Biographical Note
Vance Randolph was a self-educated folklorist who made a living as a professional writer. Born in Pittsburg, Kansas, in 1892, he was educated as a scientist: as an undergraduate, he studied biology, and then in graduate school at Clark University, in psychology. As a graduate student, Randolph began to earn money by coaching students and ghostwriting. He then moved to the Ozark Mountains, where he lived for the remainder of his life. He was married twice, the first marriage lasting through the 1930s. In 1962 he married Mary Celestia Parler, a professor of English at the University of Arkansas and an active member of the folklore community, in Fayetteville, Arkansas.

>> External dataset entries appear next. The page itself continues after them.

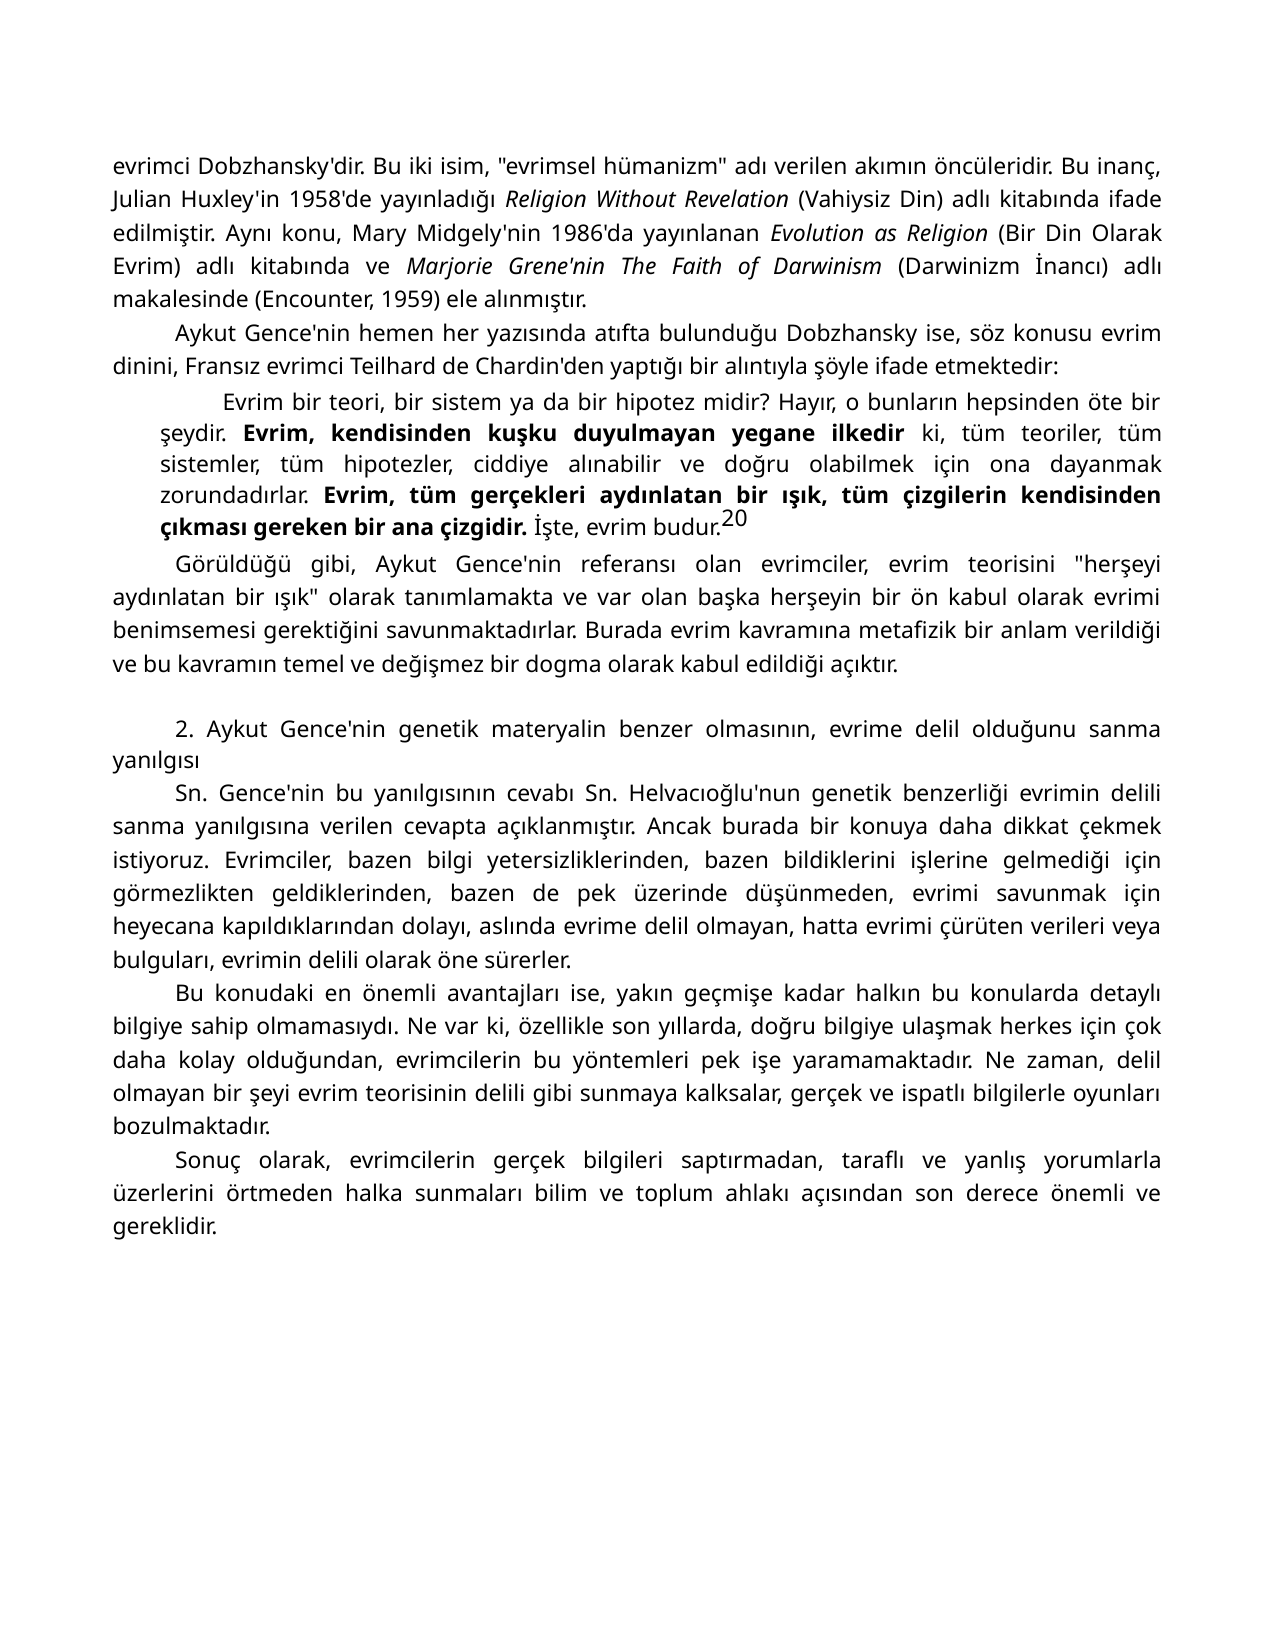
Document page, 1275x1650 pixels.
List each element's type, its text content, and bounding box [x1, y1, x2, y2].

text Görüldüğü gibi, Aykut Gence'nin referansı olan evrimciler, evrim teorisini "herşeyi aydınlatan bir ışık" olarak tanımlamakta ve var olan başka herşeyin bir ön kabul olarak evrimi benimsemesi gerektiğini savunmaktadırlar. Burada evrim kavramına metafizik bir anlam verildiği ve bu kavramın temel ve değişmez bir dogma olarak kabul edildiği açıktır. [112, 546, 1162, 679]
text Aykut Gence'nin hemen her yazısında atıfta bulunduğu Dobzhansky ise, söz konusu evrim dinini, Fransız evrimci Teilhard de Chardin'den yaptığı bir alıntıyla şöyle ifade etmektedir: [112, 314, 1162, 381]
text Bu konudaki en önemli avantajları ise, yakın geçmişe kadar halkın bu konularda detaylı bilgiye sahip olmamasıydı. Ne var ki, özellikle son yıllarda, doğru bilgiye ulaşmak herkes için çok daha kolay olduğundan, evrimcilerin bu yöntemleri pek işe yaramamaktadır. Ne zaman, delil olmayan bir şeyi evrim teorisinin delili gibi sunmaya kalksalar, gerçek ve ispatlı bilgilerle oyunları bozulmaktadır. [112, 975, 1162, 1141]
text Sonuç olarak, evrimcilerin gerçek bilgileri saptırmadan, taraflı ve yanlış yorumlarla üzerlerini örtmeden halka sunmaları bilim ve toplum ahlakı açısından son derece önemli ve gereklidir. [112, 1141, 1162, 1241]
text Evrim bir teori, bir sistem ya da bir hipotez midir? Hayır, o bunların hepsinden öte bir şeydir. Evrim, kendisinden kuşku duyulmayan yegane ilkedir ki, tüm teoriler, tüm sistemler, tüm hipotezler, ciddiye alınabilir ve doğru olabilmek için ona dayanmak zorundadırlar. Evrim, tüm gerçekleri aydınlatan bir ışık, tüm çizgilerin kendisinden çıkması gereken bir ana çizgidir. İşte, evrim budur.20 [160, 385, 1162, 541]
text Sn. Gence'nin bu yanılgısının cevabı Sn. Helvacıoğlu'nun genetik benzerliği evrimin delili sanma yanılgısına verilen cevapta açıklanmıştır. Ancak burada bir konuya daha dikkat çekmek istiyoruz. Evrimciler, bazen bilgi yetersizliklerinden, bazen bildiklerini işlerine gelmediği için görmezlikten geldiklerinden, bazen de pek üzerinde düşünmeden, evrimi savunmak için heyecana kapıldıklarından dolayı, aslında evrime delil olmayan, hatta evrimi çürüten verileri veya bulguları, evrimin delili olarak öne sürerler. [112, 775, 1162, 975]
text 2. Aykut Gence'nin genetik materyalin benzer olmasının, evrime delil olduğunu sanma yanılgısı [112, 712, 1162, 775]
text evrimci Dobzhansky'dir. Bu iki isim, "evrimsel hümanizm" adı verilen akımın öncüleridir. Bu inanç, Julian Huxley'in 1958'de yayınladığı Religion Without Revelation (Vahiysiz Din) adlı kitabında ifade edilmiştir. Aynı konu, Mary Midgely'nin 1986'da yayınlanan Evolution as Religion (Bir Din Olarak Evrim) adlı kitabında ve Marjorie Grene'nin The Faith of Darwinism (Darwinizm İnancı) adlı makalesinde (Encounter, 1959) ele alınmıştır. [112, 148, 1162, 314]
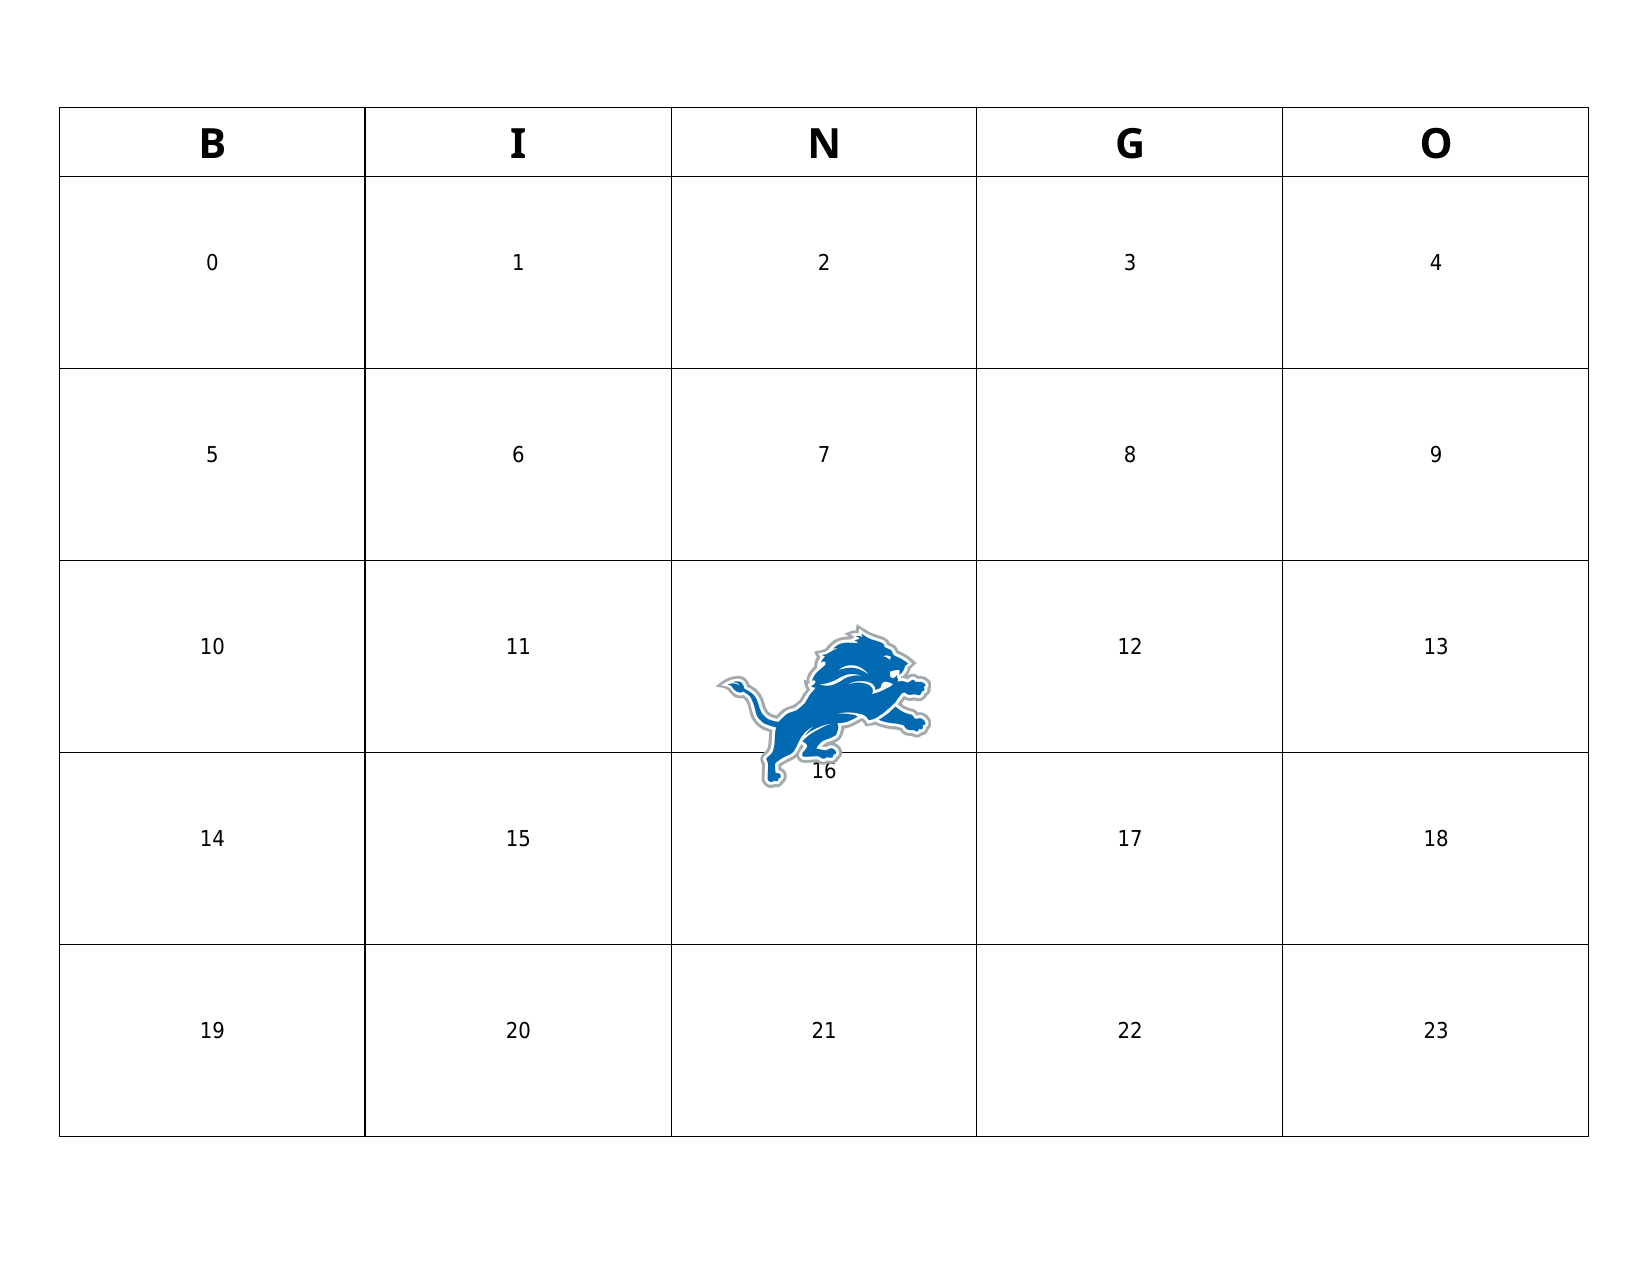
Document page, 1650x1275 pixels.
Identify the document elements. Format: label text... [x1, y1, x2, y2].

table_cell 10 [60, 561, 364, 752]
table_cell 3 [977, 177, 1282, 368]
table_cell 2 [672, 177, 976, 368]
table_cell 19 [60, 945, 364, 1136]
table_cell 14 [60, 753, 364, 944]
table_cell 18 [1283, 753, 1588, 944]
table_cell 11 [366, 561, 671, 752]
table_cell 23 [1283, 945, 1588, 1136]
table_cell 9 [1283, 369, 1588, 560]
table_cell 16 [672, 753, 976, 944]
table_header G [977, 108, 1282, 176]
table_cell 1 [366, 177, 671, 368]
table_cell 17 [977, 753, 1282, 944]
table_header I [366, 108, 671, 176]
table_cell 8 [977, 369, 1282, 560]
table_cell 6 [366, 369, 671, 560]
table_cell 0 [60, 177, 364, 368]
table_header N [672, 108, 976, 176]
table_cell 12 [977, 561, 1282, 752]
table_cell 5 [60, 369, 364, 560]
picture [715, 623, 932, 789]
table_cell 4 [1283, 177, 1588, 368]
table_header B [60, 108, 364, 176]
table_cell 15 [366, 753, 671, 944]
table_header O [1283, 108, 1588, 176]
table_cell 22 [977, 945, 1282, 1136]
table_cell 7 [672, 369, 976, 560]
table_cell 21 [672, 945, 976, 1136]
table_cell 20 [366, 945, 671, 1136]
table_cell [672, 561, 976, 752]
table_cell 13 [1283, 561, 1588, 752]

In the 1920s, Randolph began writing about the Ozark folklore he was collecting. He published several articles on dialect, folk belief, and recreation. His first books of folklore scholarship, The Ozarks and Ozark Mountain Folks, were published in the 1930s. He went on to publish Ozark Folksongs (4 vols., 1946-50) and Ozark Superstitions (1947). In the 1950s, he published four collections of folktales and a book about language in the Ozarks. His other major publications include Ozark Folklores: A Bibliography (1972), Pissing in the Snow and other Ozark Folktales (1976), and Unprintable Ozark Folksongs and Folklore (1992). In 1978 Randolph was elected as a Fellow of the American Folklore Society, crowning a distinguished career with this formal professional honor.